### MATERIAL PROVIDED
::::::::

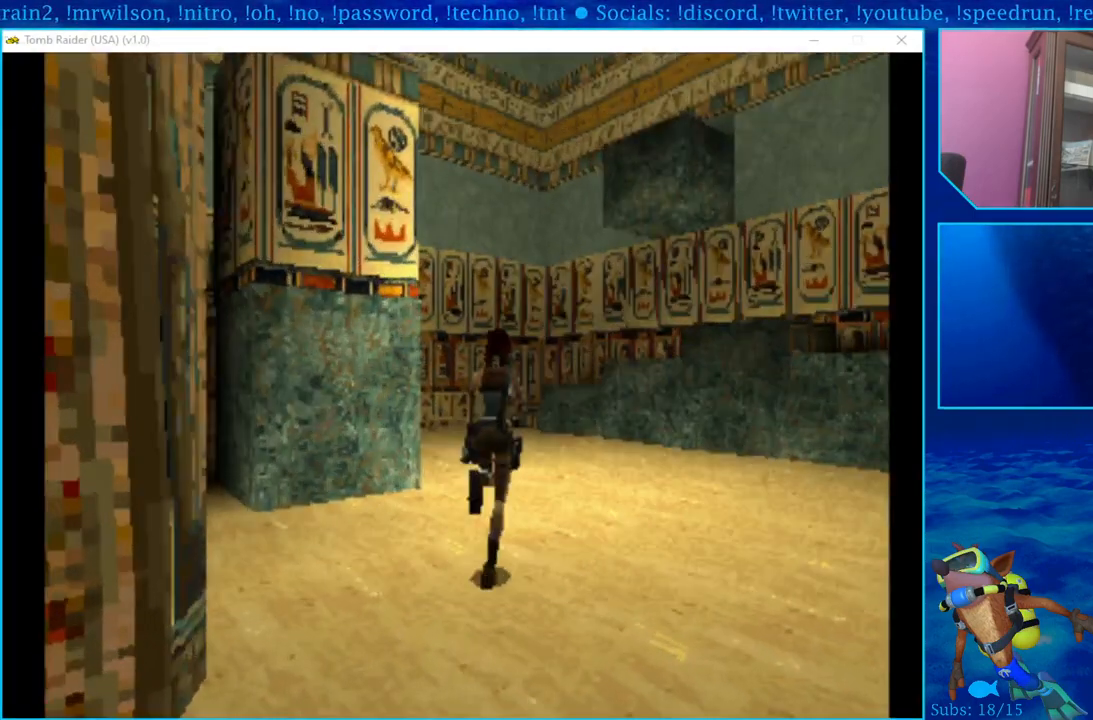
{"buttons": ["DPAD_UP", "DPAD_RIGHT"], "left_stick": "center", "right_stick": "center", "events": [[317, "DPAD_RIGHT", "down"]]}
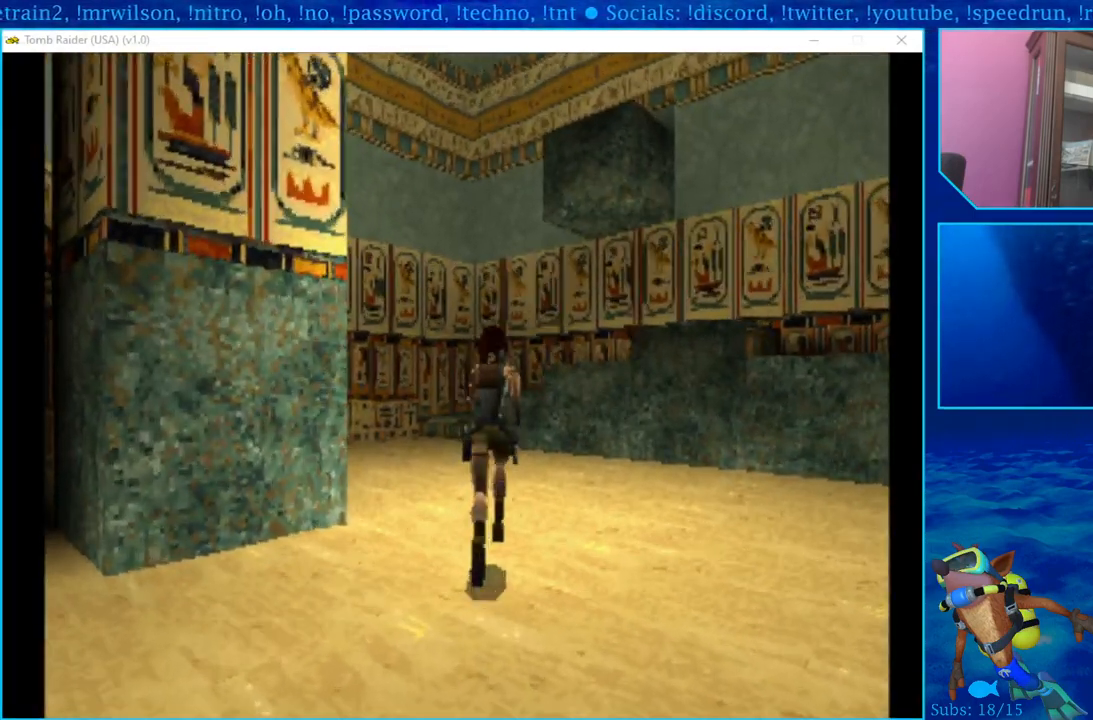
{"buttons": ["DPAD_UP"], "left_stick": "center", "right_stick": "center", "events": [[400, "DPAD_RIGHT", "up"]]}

::::::::

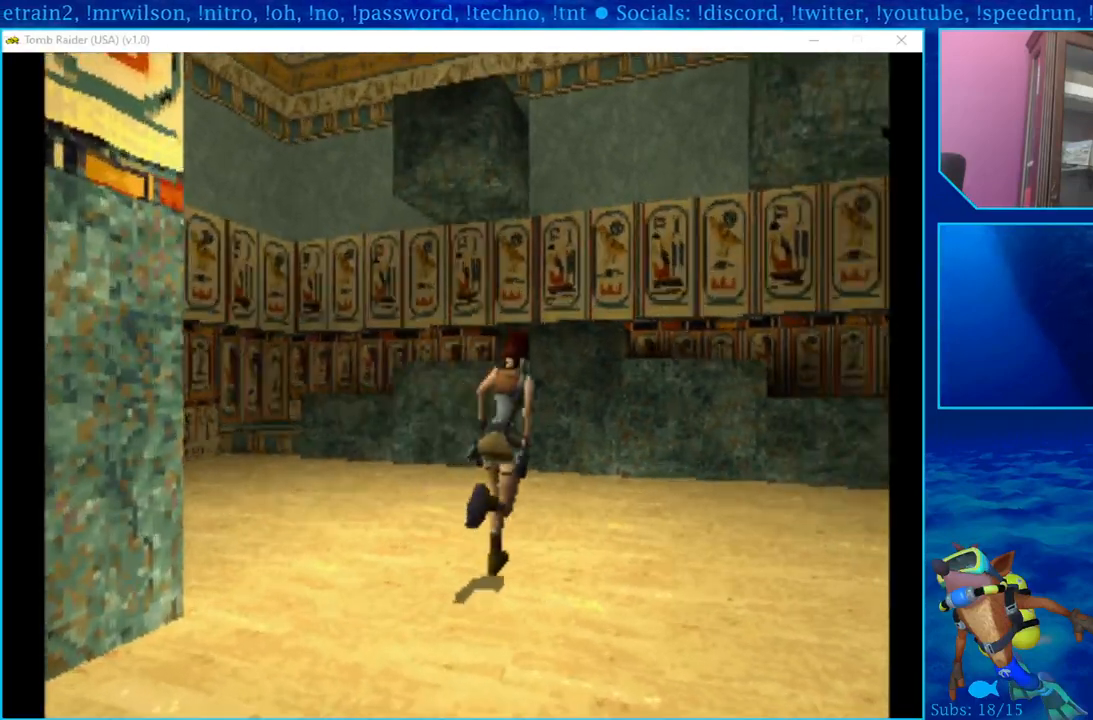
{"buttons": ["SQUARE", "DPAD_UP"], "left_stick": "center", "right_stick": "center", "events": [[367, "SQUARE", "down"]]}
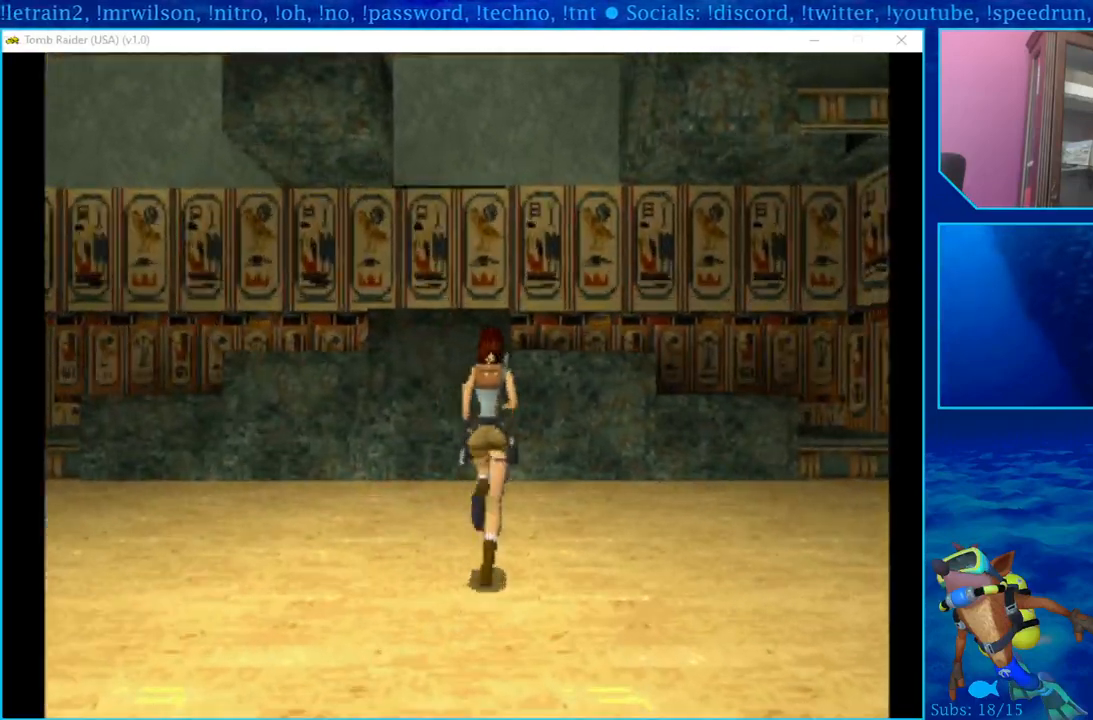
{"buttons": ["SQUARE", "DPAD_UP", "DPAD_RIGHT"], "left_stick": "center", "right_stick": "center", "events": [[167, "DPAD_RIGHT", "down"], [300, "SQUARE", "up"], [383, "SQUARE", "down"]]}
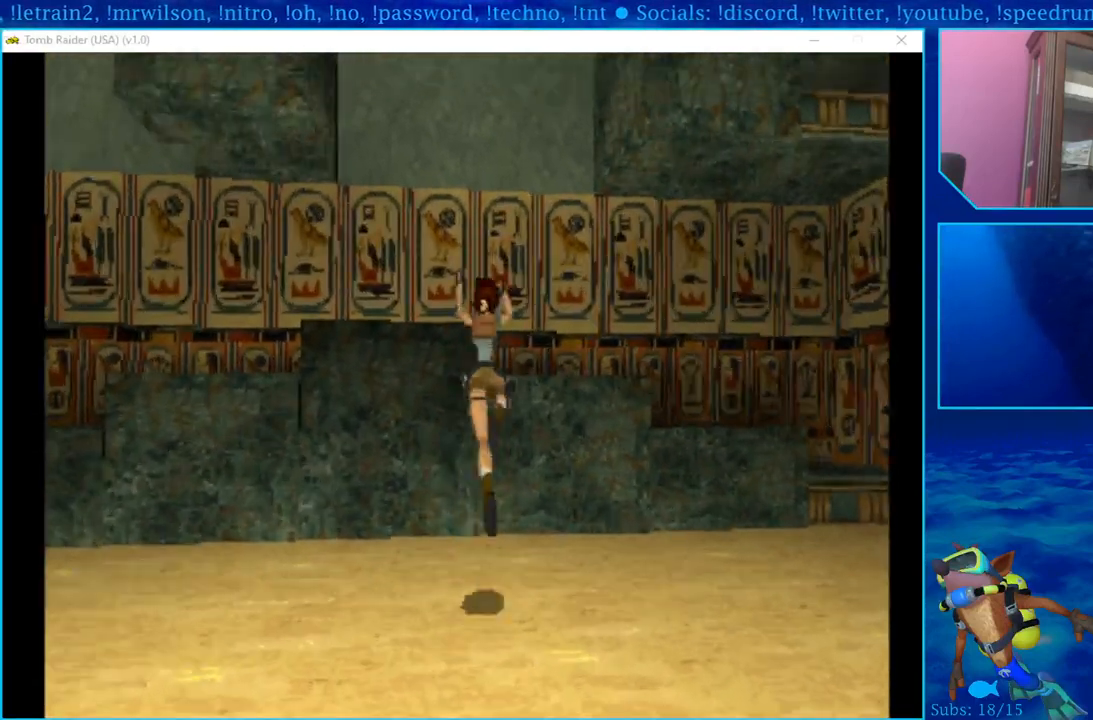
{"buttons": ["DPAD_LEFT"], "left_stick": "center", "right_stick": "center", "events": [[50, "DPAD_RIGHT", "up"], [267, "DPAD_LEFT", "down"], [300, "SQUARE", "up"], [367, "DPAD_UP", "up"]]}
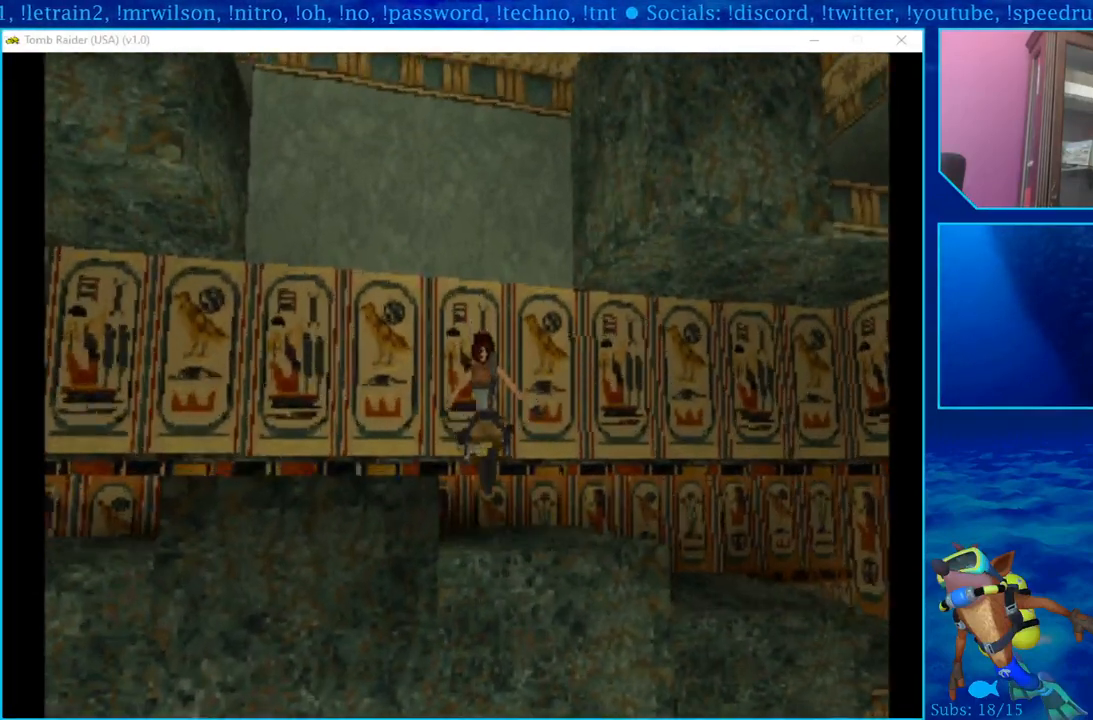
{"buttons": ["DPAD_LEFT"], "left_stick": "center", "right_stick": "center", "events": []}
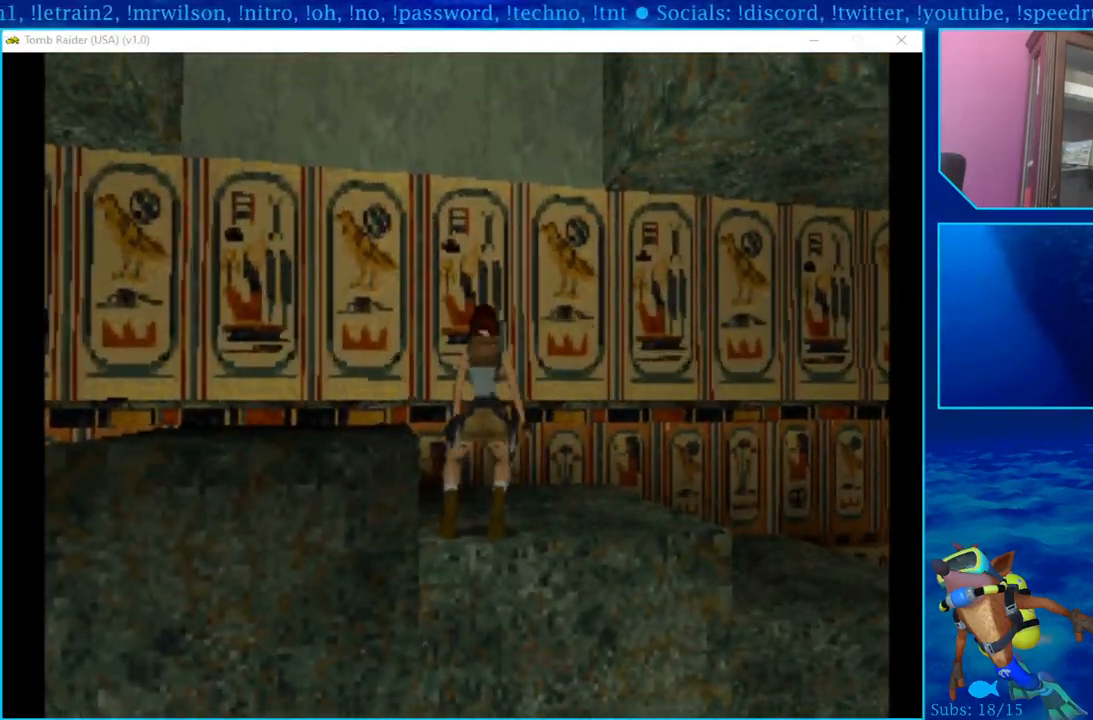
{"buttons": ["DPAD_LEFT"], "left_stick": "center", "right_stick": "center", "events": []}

::::::::

List every line in the records above that contains the word "down".

### OUTPUT BELOW
{"buttons": ["DPAD_UP", "DPAD_RIGHT"], "left_stick": "center", "right_stick": "center", "events": [[317, "DPAD_RIGHT", "down"]]}
{"buttons": ["SQUARE", "DPAD_UP"], "left_stick": "center", "right_stick": "center", "events": [[367, "SQUARE", "down"]]}
{"buttons": ["SQUARE", "DPAD_UP", "DPAD_RIGHT"], "left_stick": "center", "right_stick": "center", "events": [[167, "DPAD_RIGHT", "down"], [300, "SQUARE", "up"], [383, "SQUARE", "down"]]}
{"buttons": ["DPAD_LEFT"], "left_stick": "center", "right_stick": "center", "events": [[50, "DPAD_RIGHT", "up"], [267, "DPAD_LEFT", "down"], [300, "SQUARE", "up"], [367, "DPAD_UP", "up"]]}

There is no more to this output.